2. Followers, stop anticipating the next step.
A question for the follower, “Two people are dancing together. Obviously, one is the leader and the other is the follower. Who goes first, the leader or the follower?” Very good, leader first then follower a split second later.
Do you know why this is? It’s because there are a variety of things that determine what he’s going to do next. To be specific, with other couples on the floor, he doesn’t always know where he’s going until the last second, so it would be impossible for you to go at the exact same time. If you try to guess, you’ll throw him off. That’s called anticipation. And guys don’t like it.
How can we fix this problem?
Improving your following is as simple as closing your eyes. That’s it. Now, you’re truly dependent on the leader and are more likely to follow his direction.
I learned this from an older couple who came in to take some lessons. She was an experienced dancer and had just begun dating the gentleman, who was a newbie. But, he agreed to come in with her because he wanted to become a better ballroom dancer. Besides, he knew it would make her happy.
Right away, she began doing things that weren’t helpful. For example, she was backleading, correcting him, and going wherever she wanted. After I convinced her that what she was doing wasn’t beneficial, she said, “I’ve got an idea.” And, she closed her eyes. It was like magic! She settled down and was following him, right or wrong. And, boy, were they happy.
Over the years, many of my students improved their following using this technique. You can just squeeze those ‘baby-blues’ shut or you can use a bandana, a scarf, or even a tie to cover them up. Of course, this is only for practice to get the feeling of waiting until the leader moves. This wouldn’t do in a social situation, now would it!
Movement matters if you want to become a better ballroom dancer.
3. Get those hips in gear.
True, not every dance uses hip action, but many of them do. And, that goes for you, too, men. Becoming a better ballroom dancer means not being stiff like a robot.
Here’s a simple exercise to loosen your hips. To begin, stand with your hands out in front of you at shoulder height and lean into the wall like you’re doing a wall push-up. Next, alternate bending and straightening one knee at a time, keeping your heels on the floor. As a result, you’ll notice how the hips shift from side to side.
Your hip flexibility may be very limited to start, but this is a quick way to work those babies free of their tight muscles.

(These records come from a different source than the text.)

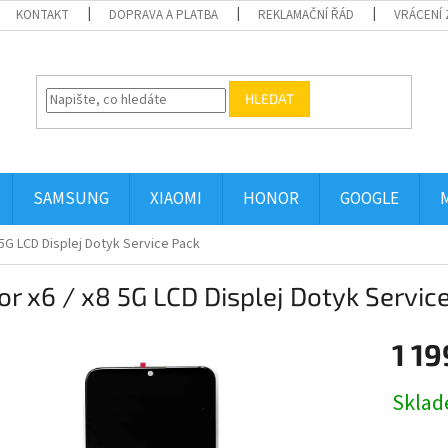
KONTAKT
DOPRAVA A PLATBA
REKLAMAČNÍ ŘÁD
VRÁCENÍ 
HLEDAT
SAMSUNG
XIAOMI
HONOR
GOOGLE
 5G LCD Displej Dotyk Service Pack
r x6 / x8 5G LCD Displej Dotyk Servic
1 19
Měrná
Skla
cena:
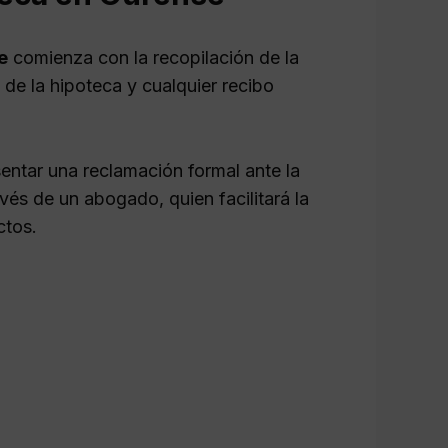
e
comienza con la recopilación de la
de la hipoteca y cualquier recibo
entar una reclamación formal ante la
vés de un abogado, quien facilitará la
ctos.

Improving this step means you’ll get more dances.
4. Master the Box Step.
To quickly increase your variety of steps and dances, learn a short and simple Rumba routine to perform at Showcase or a studio party. Rumba is one of the most versatile dances. As a matter of fact, you can dance a Rumba Box Step to any kind of music. And, it’ll feel good ’cause you’re moving with the music. Boom, you’re on your way to becoming a better ballroom dancer!

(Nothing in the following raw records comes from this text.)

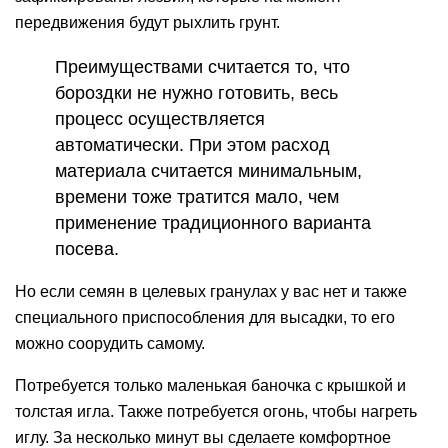
передвижения будут рыхлить грунт.
Преимуществами считается то, что
бороздки не нужно готовить, весь
процесс осуществляется
автоматически. При этом расход
материала считается минимальным,
времени тоже тратится мало, чем
применение традиционного варианта
посева.
Но если семян в целевых гранулах у вас нет и также
специального приспособления для высадки, то его
можно соорудить самому.
Потребуется только маленькая баночка с крышкой и
толстая игла. Также потребуется огонь, чтобы нагреть
иглу. За несколько минут вы сделаете комфортное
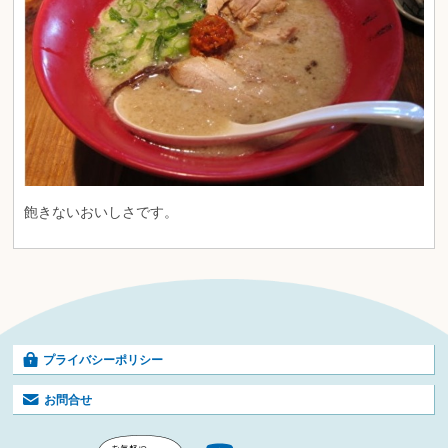
飽きないおいしさです。
プライバシーポリシー
お問合せ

As always, practice makes perfect.
5. “Let’s Dance“
To be sure, David Bowie said it best, “Let’s dance!”
When to practice…
- Preparing meals.
- Brushing your teeth.
- Reading your emails.
- Waiting for the microwave to heat your food up.
- On the phone.
It doesn’t take a long time. Just grab a few minutes when you can and you’ll be on your way.
Where to go dancing…
Somebody already did a great post about where to dance. Oh, wait, it was me! For some suggestions on places to go dancing, please read this Dance Safari post, “You Should Be Dancing – But Where?“.
If you want to become a better ballroom dancer, there is a simple formula:
practice + MORE PRACTICE = BETTER BALLROOM DANCING!
As you can see, by stealing a few minutes here and there you’ll be painlessly improving yourself. Looking and feeling better on the dance floor will boost your confidence and have you searching for more opportunities to shake that thing. As the French say, “Vive la danse!”